原作のエジプトとエチオピアの争いを、戦国時代の美濃と尾張に置き換えて主役のアイーダは愛陀と、将軍ラダメスは木村駄目助座衛門(きむ、らだめす、けざえもん)と名前をパロっているあたりから笑えますが、将軍を決めるお告げを告げるいんちき占い師の名前が「細毛」と「荏原」の二人というのが大笑いでした。一方、アムネリスは実在の人物である濃姫として、最後に織田信長へ嫁にやられるというオチが傑作です。農姫を演じるのは中村勘三郎でさすがの演技です。
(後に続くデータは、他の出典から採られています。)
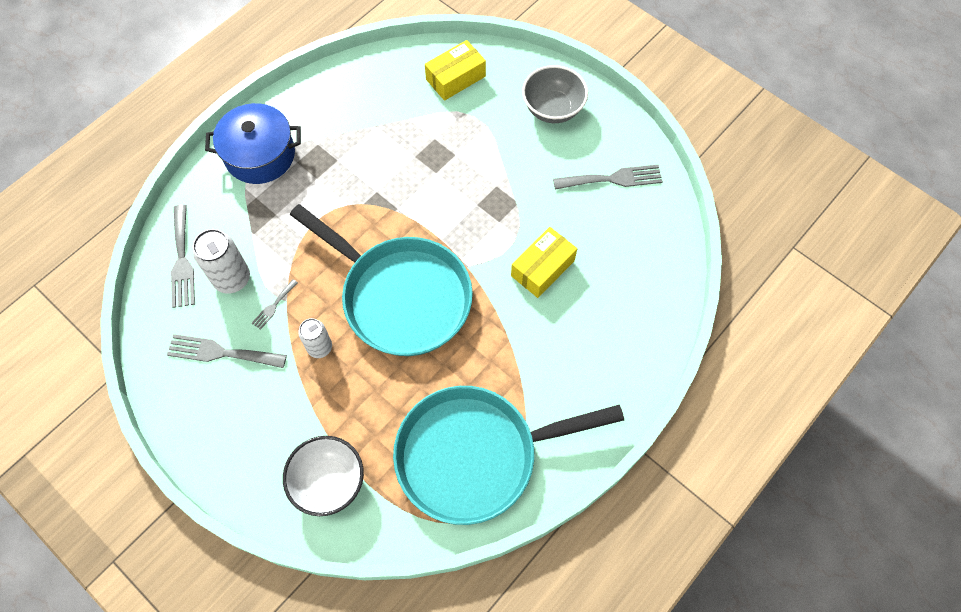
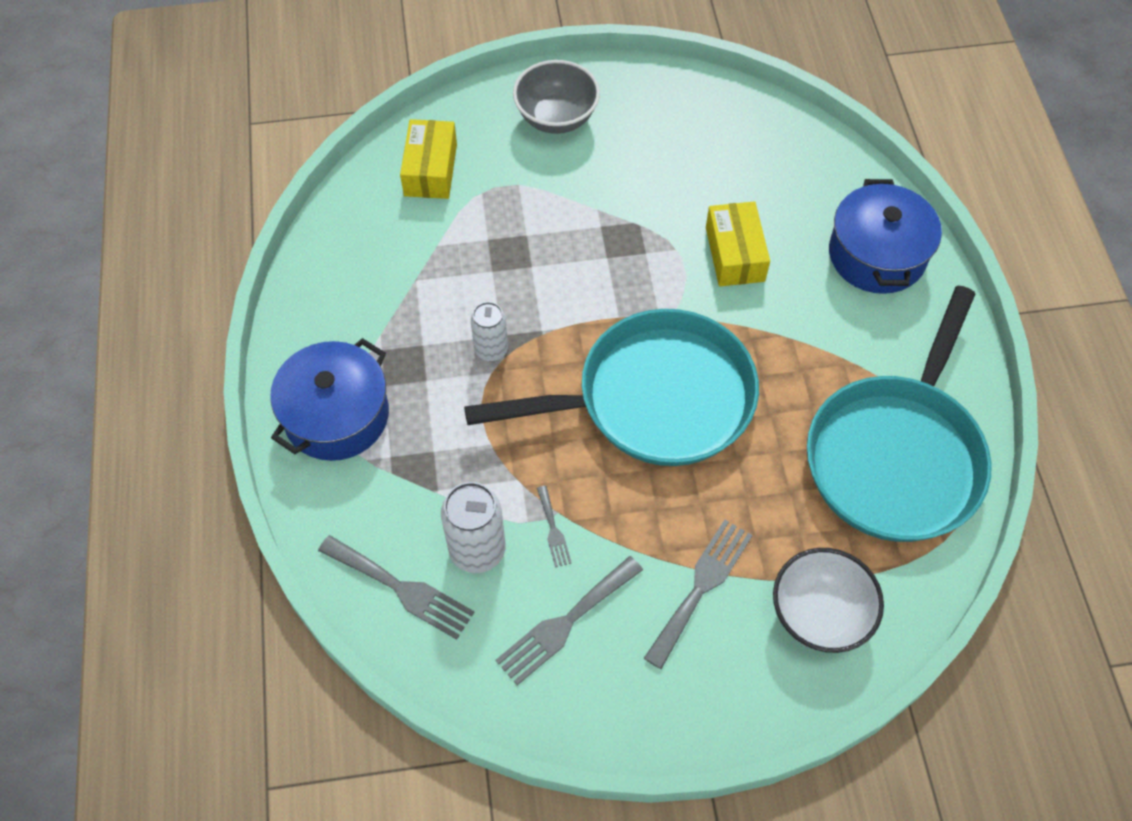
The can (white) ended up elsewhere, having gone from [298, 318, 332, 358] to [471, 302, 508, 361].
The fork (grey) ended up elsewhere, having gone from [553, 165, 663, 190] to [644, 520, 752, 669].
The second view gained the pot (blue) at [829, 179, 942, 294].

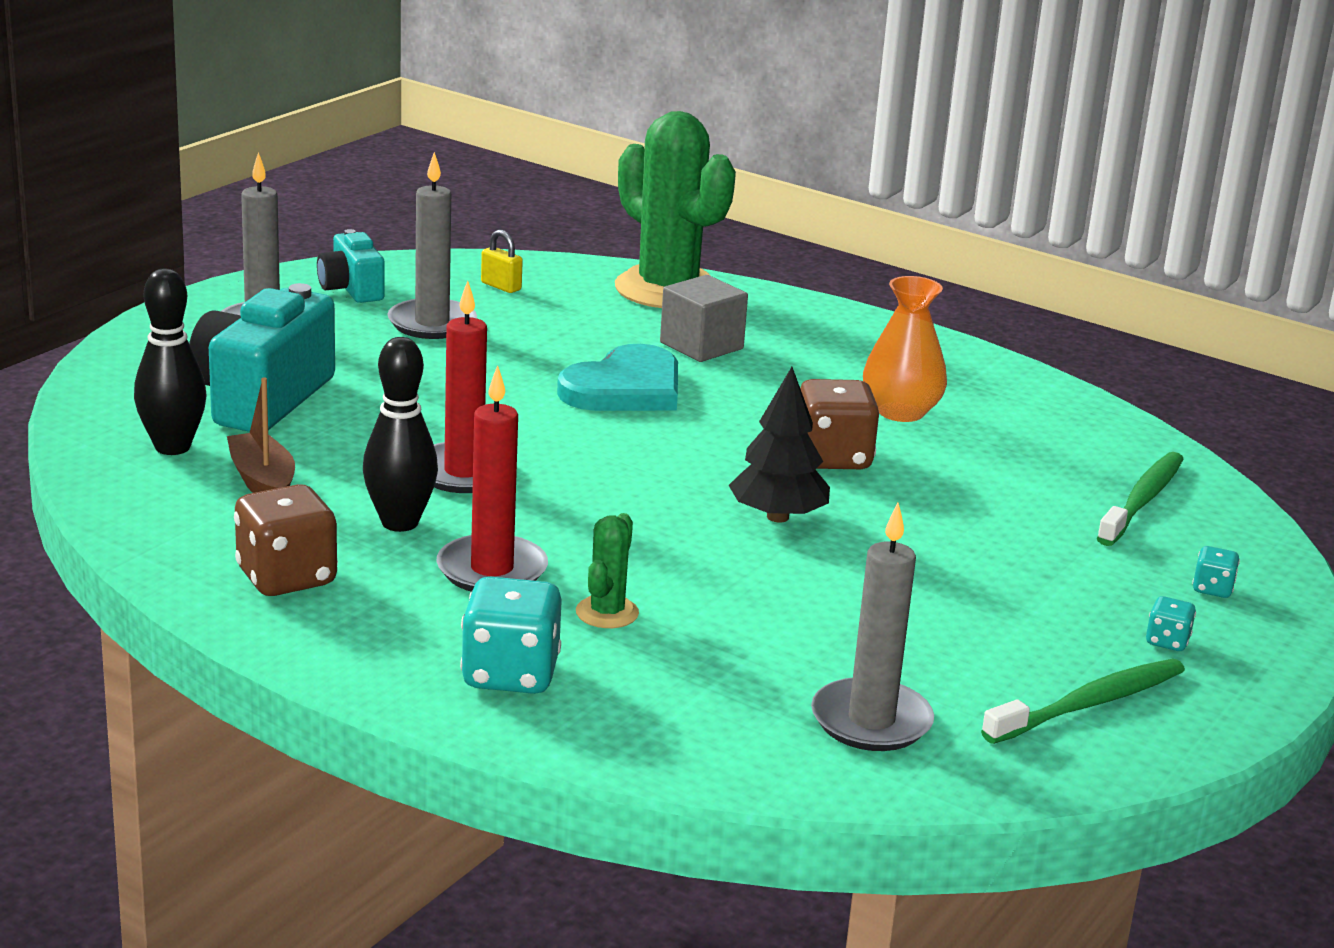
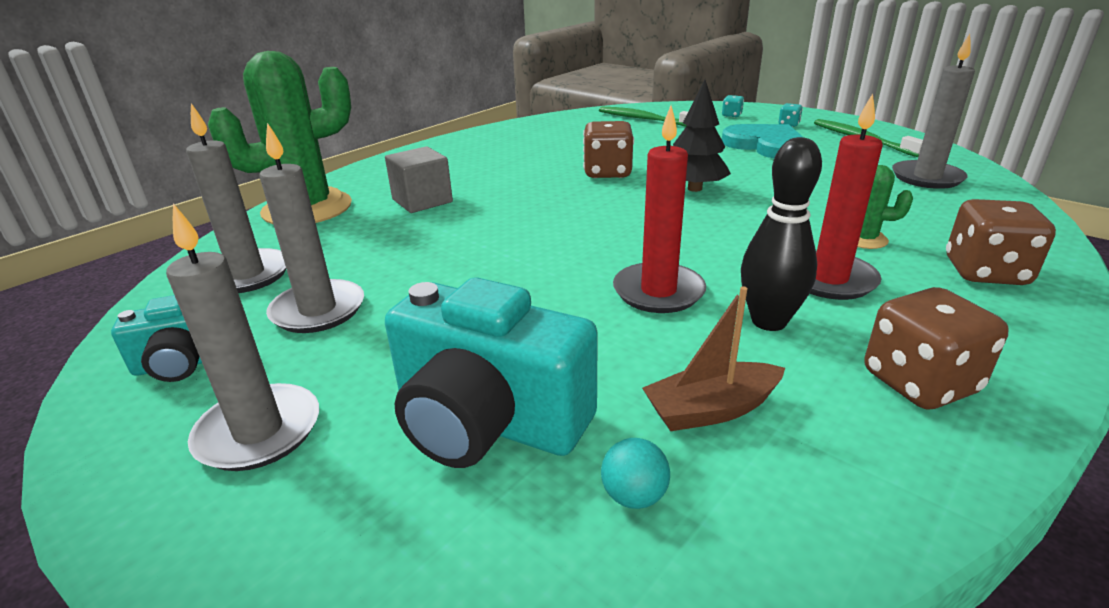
Where the padlock (yellow) stood at [481, 230, 523, 293], the candle (grey) came to stand at [186, 103, 286, 293].
Where the bowling pin (black) stood at [134, 269, 206, 455], the ball (turquoise) came to stand at [601, 438, 670, 509].
The heart (turquoise) ended up elsewhere, having gone from [557, 344, 678, 411] to [722, 124, 804, 158].
What was the dice (turquoise) at [460, 577, 562, 694] turned into the dice (brown) at [946, 199, 1056, 285].
The second view lost the vase (orange) at [863, 276, 947, 422].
演出は歌舞伎と言ってもほとんど演劇風の実にわかり易いものです。ヴェルディの勇壮な音楽が、笛やお囃子や演歌ヴァイオリンで安っぽくバックに流れるのがまた雰囲気をかもし出してセンス抜群です。とくに凱旋のシーンでは軍隊ラッパのアイーダ行進曲とともに美濃軍が旗印を連ねて、大八車に戦利品を積んで行進してくるなど、最高のパロディで大笑いでした。

それが最後の地下牢での二人のこの世への別れのシーンになると、迫真の演劇のやり取りが実に胸を打ちました。その感動たるや、オペラ公演をむしろ凌ぐほど。さすがは野田秀樹です。そういえば、このシーンの音楽だけは、ヴェルディの原曲では無くマーラーの第五交響曲の「アダージェット」に差し替えていました。ちょっと驚いたものの違和感は感じませんでした。むしろイメージにピッタリで分かり易くて良かったと思います。
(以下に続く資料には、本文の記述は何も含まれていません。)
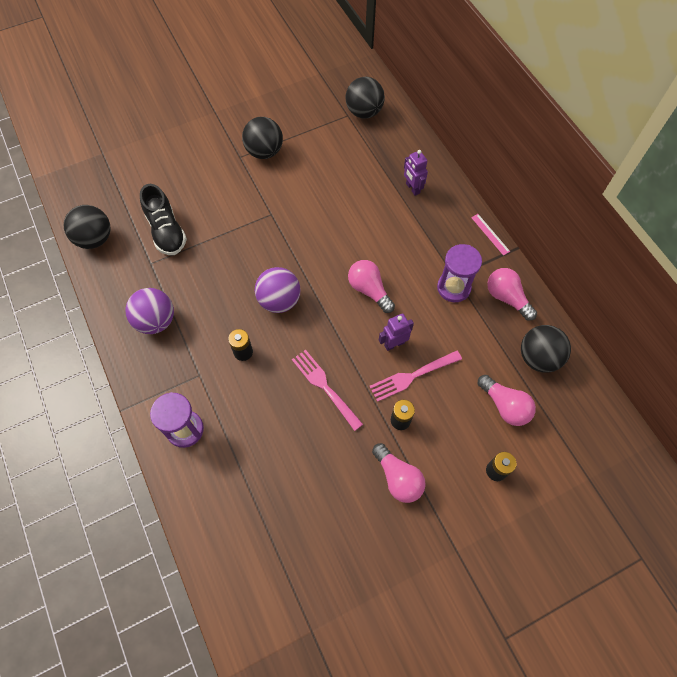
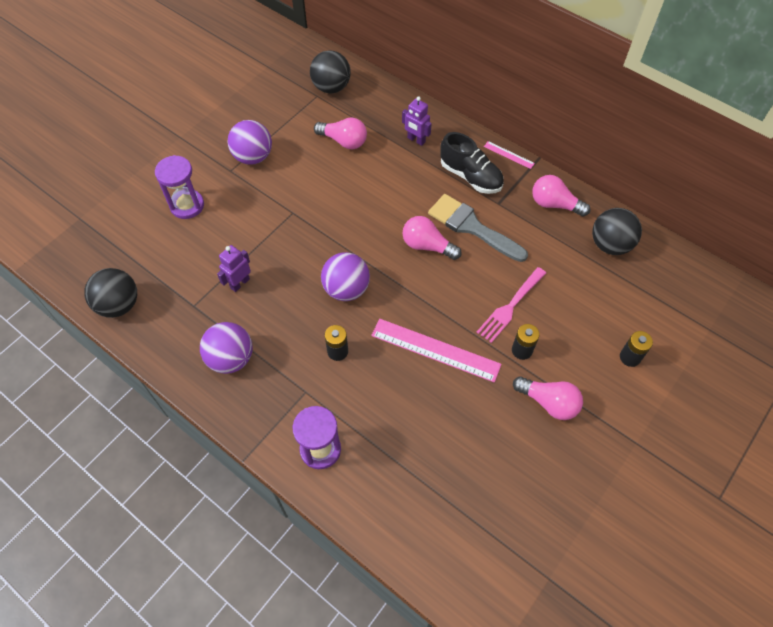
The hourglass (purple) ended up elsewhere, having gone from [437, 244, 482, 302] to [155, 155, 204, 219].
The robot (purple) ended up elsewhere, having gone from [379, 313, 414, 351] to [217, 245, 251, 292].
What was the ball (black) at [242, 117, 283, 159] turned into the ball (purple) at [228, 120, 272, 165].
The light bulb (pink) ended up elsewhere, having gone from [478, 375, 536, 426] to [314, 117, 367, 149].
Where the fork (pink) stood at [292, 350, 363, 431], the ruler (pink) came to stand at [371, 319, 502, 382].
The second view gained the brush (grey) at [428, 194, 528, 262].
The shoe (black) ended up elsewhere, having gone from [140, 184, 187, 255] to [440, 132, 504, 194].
何しろ面白かったです。公演はまだ2週間ほど続くのでお薦めですが、昨日も立ち見が出るほどでしたので前売りはもう残っていないかもしれません。

野田秀樹演出の歌舞伎は過去にも2回行われていて、それは劇場映画化されています。「歌舞伎シネマ」という形で全国の劇場で順番に公開されていますので、お薦めです。特に「研辰(とぎたつ)の討たれ」という作品は抱腹絶倒、これほど面白い映画はこれまでにちょっと思い当たりません。騙されたと思って必ず観に行ってください。もうひとつの「鼠小僧」という作品もやはり凄ごく面白いですよ。